Quanto, infine, all’individuazione dei limiti di spesa applicabili, la risposta in commento richiama la circolare dell’Agenzia delle Entrate n. 30/E del 2020, la quale ha precisato che, nel caso di più interventi agevolabili sul medesimo immobile, il limite massimo di spesa ammesso alla detrazione è costituito dalla somma degli importi previsti per ciascuno degli interventi realizzati (purché le spese riferite ai diversi interventi siano distintamente contabilizzate e siano rispettati gli adempimenti specifici).
Qualora si tratti di interventi che comportino l’accorpamento di più unità abitative o la suddivisione di un’unica unità abitativa in più immobili, l’Agenzia delle Entrate precisa che occorre fare riferimento alla situazione catastale esistente all’inizio dei lavori e non a quella successiva alla fine dei lavori (in applicazione di quest’ultimo principio, l’Agenzia delle Entrate specifica al contribuente che, in assenza del titolo edilizio al momento dell’interpello, la detrazione potrà essere richiesta solo laddove l’intervento di demolizione e ricostruzione rientri ab origine tra quelli di ristrutturazione edilizia ex art. 3, comma 1, lett. d), D.P.R. n. 380/2001).
Sulla scorta dell’art. 119, comma 1, D.L. n. 34/2020, nel caso di interventi realizzati su parti comuni di edifici in condominio, l’ammontare di spesa calcolato in funzione del numero delle unità immobiliari di cui l’edificio è composto costituisce il limite massimo di spesa agevolabile riferito all’intero edificio (e non quello riferito alle singole unità che lo compongono)[9]: si tenga peraltro in considerazione che, nel caso di interventi sulle parti comuni, anche le pertinenze debbono concorrere come parte del moltiplicatore per il calcolo del limite massimo di spesa[10].
[1] Per un generale approfondimento sugli immobili interessati dal beneficio fiscale, si rinvia a ZANIN T. (a cura di), “Ecobonus 110% e altre detrazioni casa”, Trento, 2021, pag. 373 e seguenti.
[2] Si veda tuttavia circolare Agenzia delle Entrate n. 19/2020, pag. 249, in cui viene escluso il diverso caso di un’unica unità immobiliare “principale”, rispetto alla quale altre unità immobiliari rivestono mero carattere “pertinenziale” e non possono essere considerate parti comuni dell’edificio: in altre parole, deve trattarsi di “… più unità immobiliari funzionalmente autonome …”.
[3] Paragrafo 1.1, pag. 6.
[4] ZANETTI E.-ZENI A., “Detrazioni per gli interventi “edilizi” e superbonus 110%”, Torino, 2021, pag. 43.
[5] Si vedano gli articoli 1129 e 1138 c.c.
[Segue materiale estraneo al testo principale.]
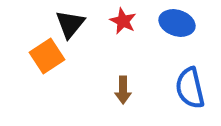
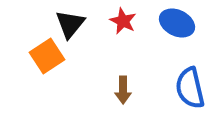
blue ellipse: rotated 8 degrees clockwise
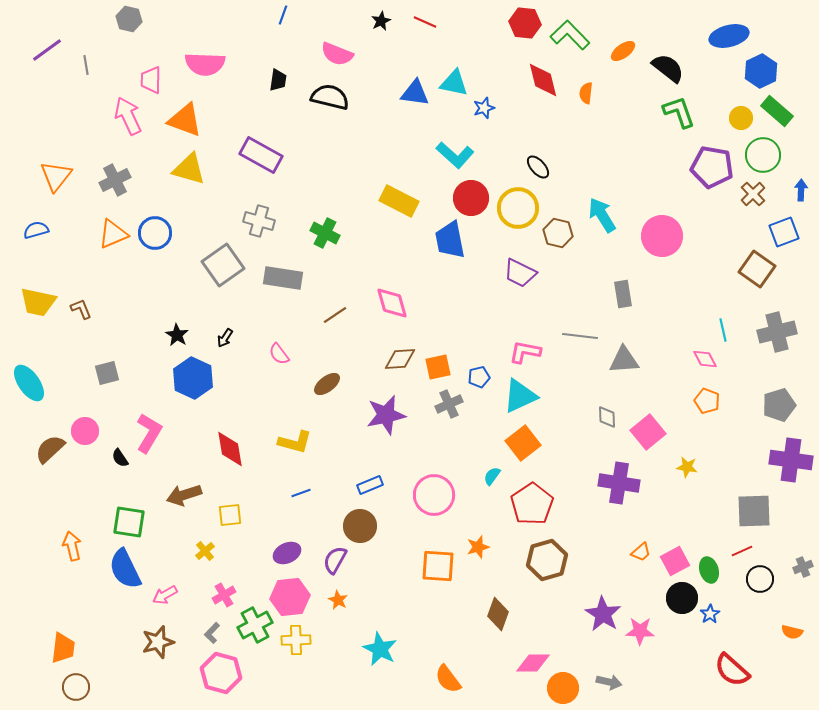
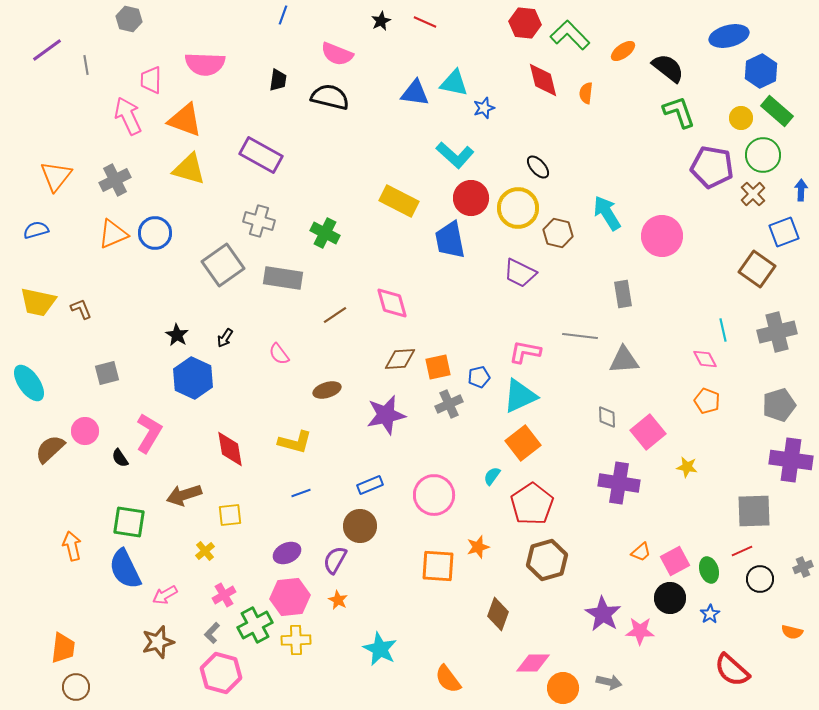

[6] Si veda, anche di recente, Risposta agli interpelli 22/09/2021 n. 620 – Legge e Prassi “Superbonus – Condomini misti” (rubrica non ufficiale).
[7] Per un’esaustiva indagine sulle modalità alternative al bonus diretto, si vedano CHIESA F.-GUGLIOTTA G., “La scelta. Cessione del credito e sconto in fattura al posto delle detrazioni”, in I Focus del Sole 24 Ore, edizione del 29 luglio 2021, n. 23.
[8] ZANETTI E.-ZENI A., op. cit., pag. 48.
[9] Circolare Agenzia delle Entrate n. 24/E del 2020.
[10] FIAMMELLI M., “Superbonus: le pertinenze come moltiplicatore di spesa”, in Fisco e Tasse, 28/10/2020.